После заседания я бросался к телефону для доверительного разговора со своими коллегами из МИДа. Мне приходилось информировать их, успокаивать, утешать и наставлять на путь истинный, поскольку они, как правило, были далеко не удовлетворены результатами, полученными в Женеве. Делал я это потому, что когда они были в курсе дел, они могли дать свое толкование событий для прессы и депутатов и всех остальных берлинских любителей вмешиваться в чужие дела. Сделав это, я старался «держать за пуговицу» германских журналистов, присутствоваших в Женеве. Следовала та же процедура уговаривания и разъяснения, после чего даже те из них, кто стремился облить грязью Штреземана и правительство, в любом случае давали в своей газете нашу версию положения дел, довольные, что кто-то другой поразмышлял за них.

Это была живая и интересная работа для человека, чьей страстью является внешняя политика, но она разочаровывала и угнетала тех, кто вкладывал душу в работу и пытался уничтожить или, по крайней мере, сделать терпимым зло, причиненное миллионам немцев.

Когда я ближе познакомился с менталитетом женевских обитателей и с мотивами, лежавшими в основе выбора тех или иных решений, я еще больше осознал [110] тот факт, что стремление к справедливости не было фундаментальным мотивом, лежавшим в основе деятельности этого международного института. Скорее, здесь всячески стремились замять все волнующие и беспокоящие противоречия и прийти к компромиссу любой ценой, чтобы в результате бросить униженным и отверженным меньшинствам не более чем кость, которая заставит их воздерживаться от лая, пока они находятся в Женеве.

Обозревая положительные результаты, полученные в области защиты прав меньшинств за эти два года моих близких отношений с Лигой, я вынужден признать, что они были незначительны. Впоследствии я понял, что Совет Лиги не был судом справедливости с судьями, высоко стоящими над партийной политикой и твердо намеренными выяснить истину и вынести приговор, а представлял собой всего лишь политическую группу, которая, сообразуясь с силой каждого из своих членов, старалась придать любому вопросу форму компромисса, подслащенного высокопарными фразами для общественного потребления.

В Лиге Наций доминировали Франция и Великобритания, и вопрос меньшинств не интересовал ни ту, ни другую страну. Их интересовал баланс сил, а также то, сколько можно уступить Германии, чтобы удержать ее от попыток возмутить приятную сонную атмосферу Женевы. Те немцы, которые еще верили в справедливость и беспристрастность международных организаций, утратили остатки своего идеализма, когда несколько лет спустя международный суд в Гааге в конфликте, вызванным заключением австро-германского таможенного союза, предложенного в 1931 году германским министром иностранных дел Куртиниусом и австрийским канцлером Шобером, вынес приговор, обусловленный политическими причинами.
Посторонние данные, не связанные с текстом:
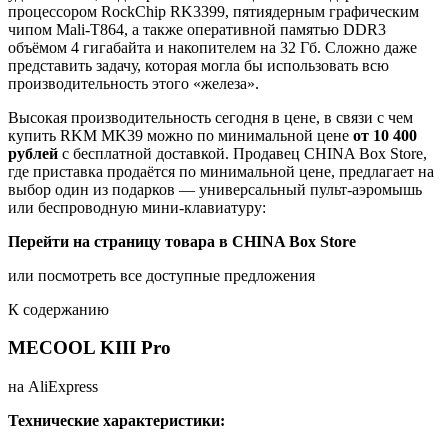
процессором RockChip RK3399, пятиядерным графическим
чипом Mali-T864, а также оперативной памятью DDR3
объёмом 4 гигабайта и накопителем на 32 Гб. Сложно даже
представить задачу, которая могла бы использовать всю
производительность этого «железа».
Высокая производительность сегодня в цене, в связи с чем
купить RKM MK39 можно по минимальной цене
от 10 400
рублей
с бесплатной доставкой. Продавец CHINA Box Store,
где приставка продаётся по минимальной цене, предлагает на
выбор один из подарков — универсальный пульт-аэромышь
или беспроводную мини-клавиатуру:
Перейти на страницу товара в CHINA Box Store
или посмотреть все доступные предложения
К содержанию
MECOOL KIII Pro
на AliExpress
Технические характеристики:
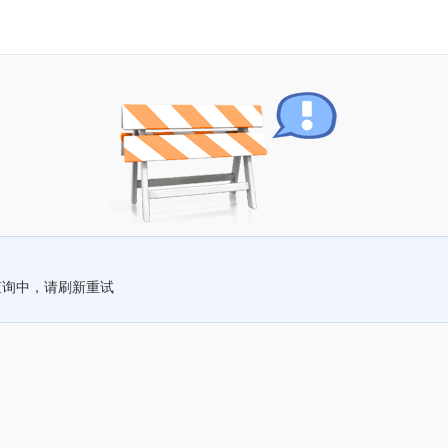
查询中，请刷新重试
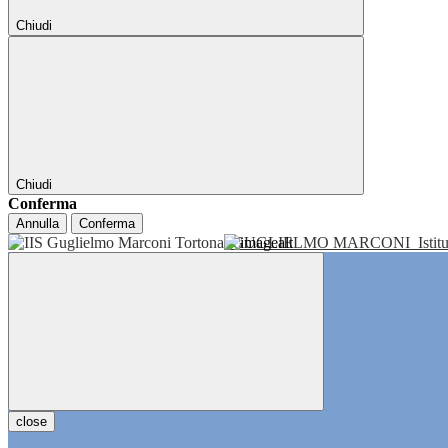
Chiudi
Chiudi
Conferma
Annulla
Conferma
GUGLIELMO MARCONI
Isti
close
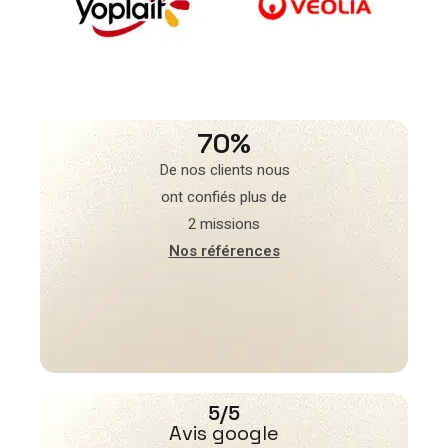
70%
De nos clients nous
ont confiés plus de
2 missions
Nos références
5/5
Avis google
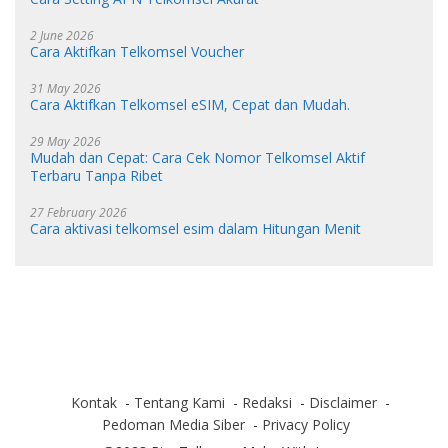
2 June 2026
Cara Aktifkan Telkomsel Voucher
31 May 2026
Cara Aktifkan Telkomsel eSIM, Cepat dan Mudah.
29 May 2026
Mudah dan Cepat: Cara Cek Nomor Telkomsel Aktif
Terbaru Tanpa Ribet
27 February 2026
Cara aktivasi telkomsel esim dalam Hitungan Menit
Kontak
Tentang Kami
Redaksi
Disclaimer
Pedoman Media Siber
Privacy Policy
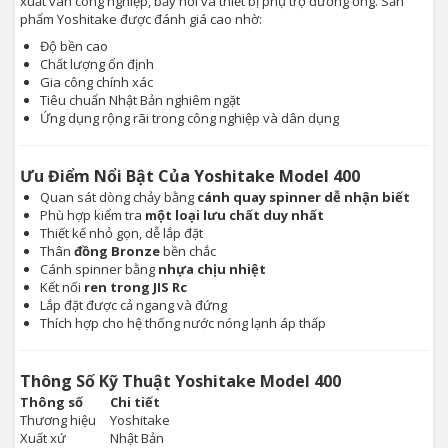
xuất van công nghiệp, bẫy hơi và thiết bị phụ trợ đường ống. Sản
phẩm Yoshitake được đánh giá cao nhờ:
Độ bền cao
Chất lượng ổn định
Gia công chính xác
Tiêu chuẩn Nhật Bản nghiêm ngặt
Ứng dụng rộng rãi trong công nghiệp và dân dụng
Ưu Điểm Nổi Bật Của Yoshitake Model 400
Quan sát dòng chảy bằng
cánh quay spinner dễ nhận biết
Phù hợp kiểm tra
một loại lưu chất duy nhất
Thiết kế nhỏ gọn, dễ lắp đặt
Thân
đồng Bronze
bền chắc
Cánh spinner bằng
nhựa chịu nhiệt
Kết nối
ren trong JIS Rc
Lắp đặt được cả ngang và đứng
Thích hợp cho hệ thống nước nóng lạnh áp thấp
Thông Số Kỹ Thuật Yoshitake Model 400
Thông số
Chi tiết
Thương hiệu
Yoshitake
Xuất xứ
Nhật Bản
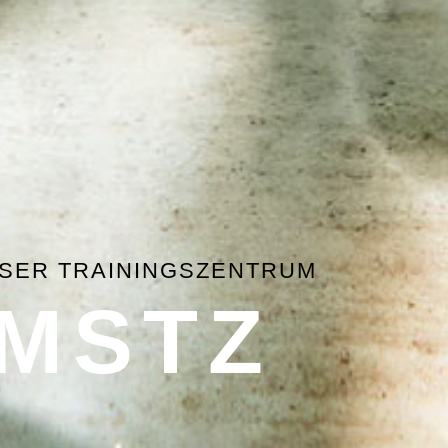
SER TRAININGSZENTRUM
MSTZ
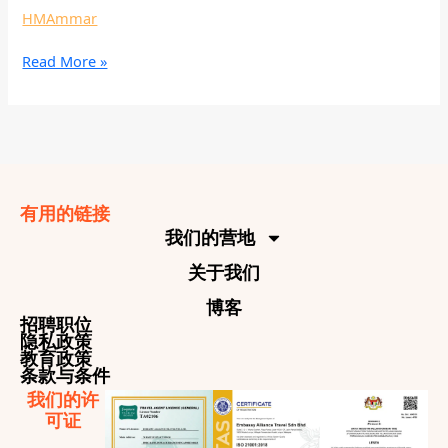
HMAmmar
Read More »
有用的链接
我们的营地
关于我们
博客
招聘职位
隐私政策
教育政策
条款与条件
我们的许
可证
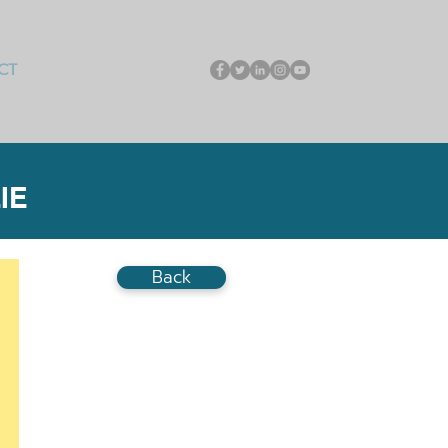
CT
IE
Back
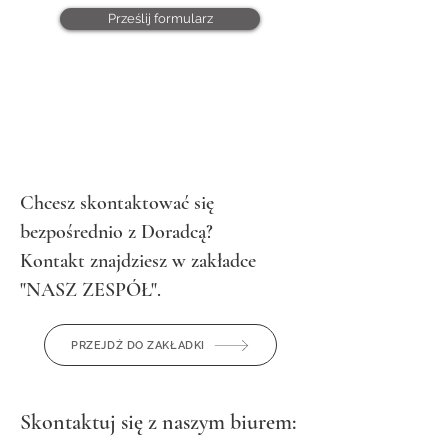
Prześlij formularz
Chcesz skontaktować się
bezpośrednio z Doradcą?
Kontakt znajdziesz w zakładce
"NASZ ZESPÓŁ".
PRZEJDŹ DO ZAKŁADKI
Skontaktuj się z naszym biurem:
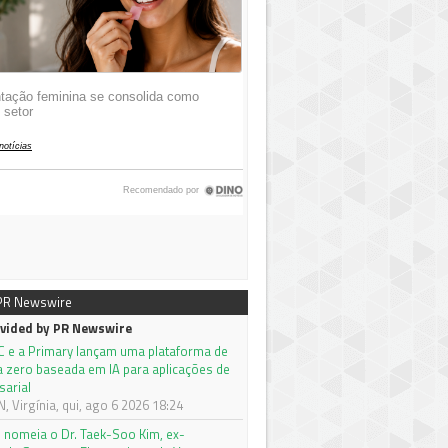
 PR Newswire
vided by PR Newswire
C e a Primary lançam uma plataforma de
a zero baseada em IA para aplicações de
sarial
 Virgínia, qui, ago 6 2026 18:24
nomeia o Dr. Taek-Soo Kim, ex-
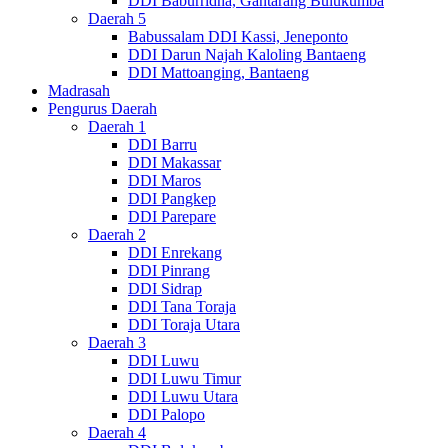
DDI Baburridha, Gantarang Bulukumba
Daerah 5
Babussalam DDI Kassi, Jeneponto
DDI Darun Najah Kaloling Bantaeng
DDI Mattoanging, Bantaeng
Madrasah
Pengurus Daerah
Daerah 1
DDI Barru
DDI Makassar
DDI Maros
DDI Pangkep
DDI Parepare
Daerah 2
DDI Enrekang
DDI Pinrang
DDI Sidrap
DDI Tana Toraja
DDI Toraja Utara
Daerah 3
DDI Luwu
DDI Luwu Timur
DDI Luwu Utara
DDI Palopo
Daerah 4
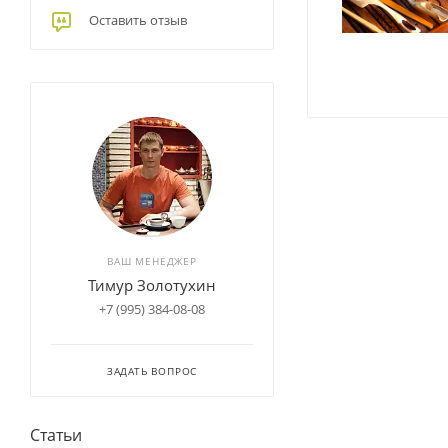
Оставить отзыв
ВАШ МЕНЕДЖЕР
Тимур Золотухин
+7 (995) 384-08-08
ЗАДАТЬ ВОПРОС
Статьи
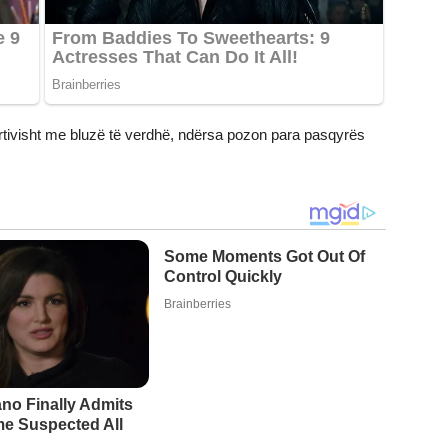
portivisht me bluzë të verdhë, ndërsa pozon para pasqyrës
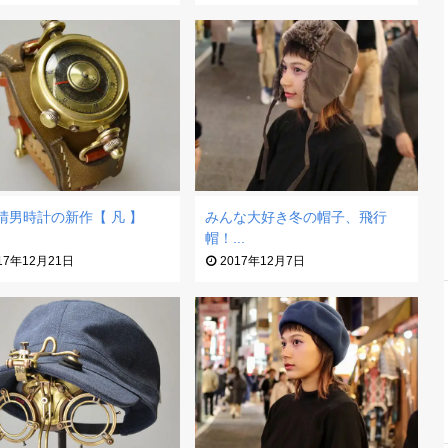
晴男時計の新作【 凡 】
みんな大好き冬の帽子、飛行
帽！...
17年12月21日
2017年12月7日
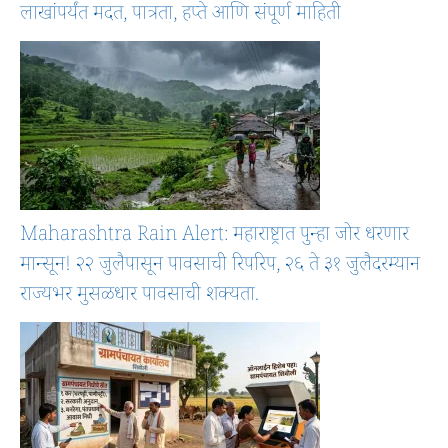
लाखांपर्यंत मदत, पात्रता, हप्ते आणि संपूर्ण माहिती
Maharashtra Rain Alert: महाराष्ट्रात पुन्हा जोर धरणार
मान्सून! २२ जुलैपासून पावसाची रिपरिप, २६ ते ३१ जुलैदरम्यान
राज्यभर मुसळधार पावसाची शक्यता.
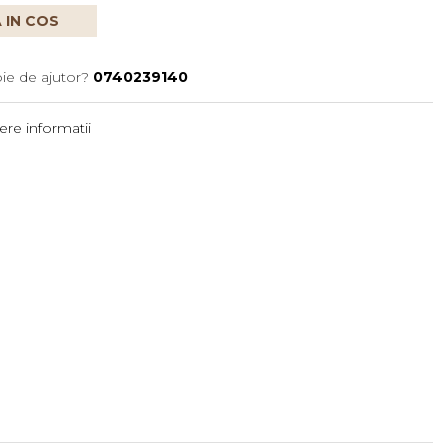
 IN COS
ie de ajutor?
0740239140
re informatii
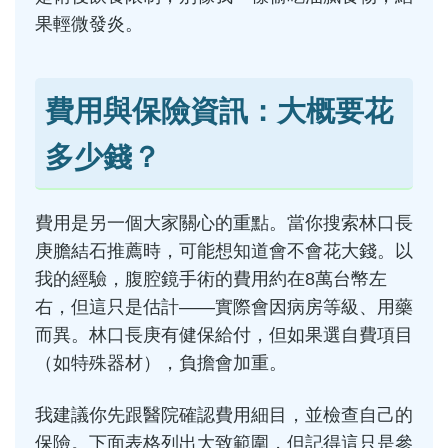
果輕微發炎。
費用與保險資訊：大概要花
多少錢？
費用是另一個大家關心的重點。當你搜索林口長
庚膽結石推薦時，可能想知道會不會花大錢。以
我的經驗，腹腔鏡手術的費用約在8萬台幣左
右，但這只是估計——實際會因病房等級、用藥
而異。林口長庚有健保給付，但如果選自費項目
（如特殊器材），負擔會加重。
我建議你先跟醫院確認費用細目，並檢查自己的
保險。下面表格列出大致範圍，但記得這只是參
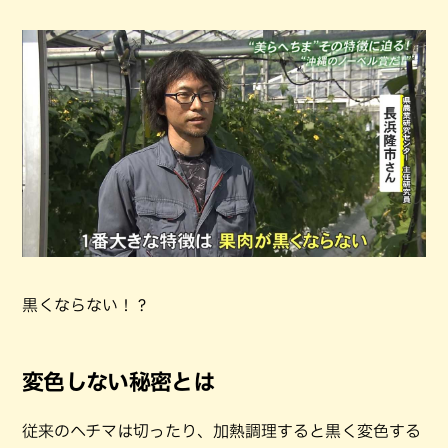
黒くならない！？
変色しない秘密とは
従来のヘチマは切ったり、加熱調理すると黒く変色する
В основе этой отчужденности, царившей в отношениях между Германией и другими странами, лежала дефектная государственная политика западных держав, проводившаяся ими на протяжении всего периода между двумя мировыми войнами. А разочарование, вызванное Лигой Наций, усилило чувство крушения планов и надежд, символом которого стала трагедия Штреземана. [111] И это также способствовало росту влияния национал-социализма.

Я уже готовился в июне покинуть Берлин и отправиться на обычную сессию Совета Лиги Наций, когда получил известие, что мой отец смертельно болен. Я поспешил в Гродитцберг, однако отец уже был без сознания и через сутки скончался. Он завещал мне имение Гродитцберг и назначил меня своим душеприказчиком. Таким образом, на долгие последующие годы дополнительное бремя легло на мои плечи.

Вернувшись в Берлин, я возобновил свою официальную работу. В августе граф Ранцау приехал в отпуск. Он неважно себя чувствовал и спустя несколько недель, 8 сентября 1928 года, скончался от ангины. Потребовалось несколько месяцев, чтобы назначить его преемника, поскольку президент Гинденбург отклонил кандидата, представленного ему Штреземаном, а тот отклонил кандидатуру Гинденбурга. Наконец обе стороны, истощенные борьбой, просеяли всех кандидатов в поисках компромисса. Компромиссом стало согласие сторон назначить на вакантный пост меня, и в последний день ноября 1928 года я был направлен послом в Москву.

После нескольких многотрудных недель, прощальных обедов и устройства личных и официальных дел, 6 января 1929 года мы с женой отправились к новому месту моей службы.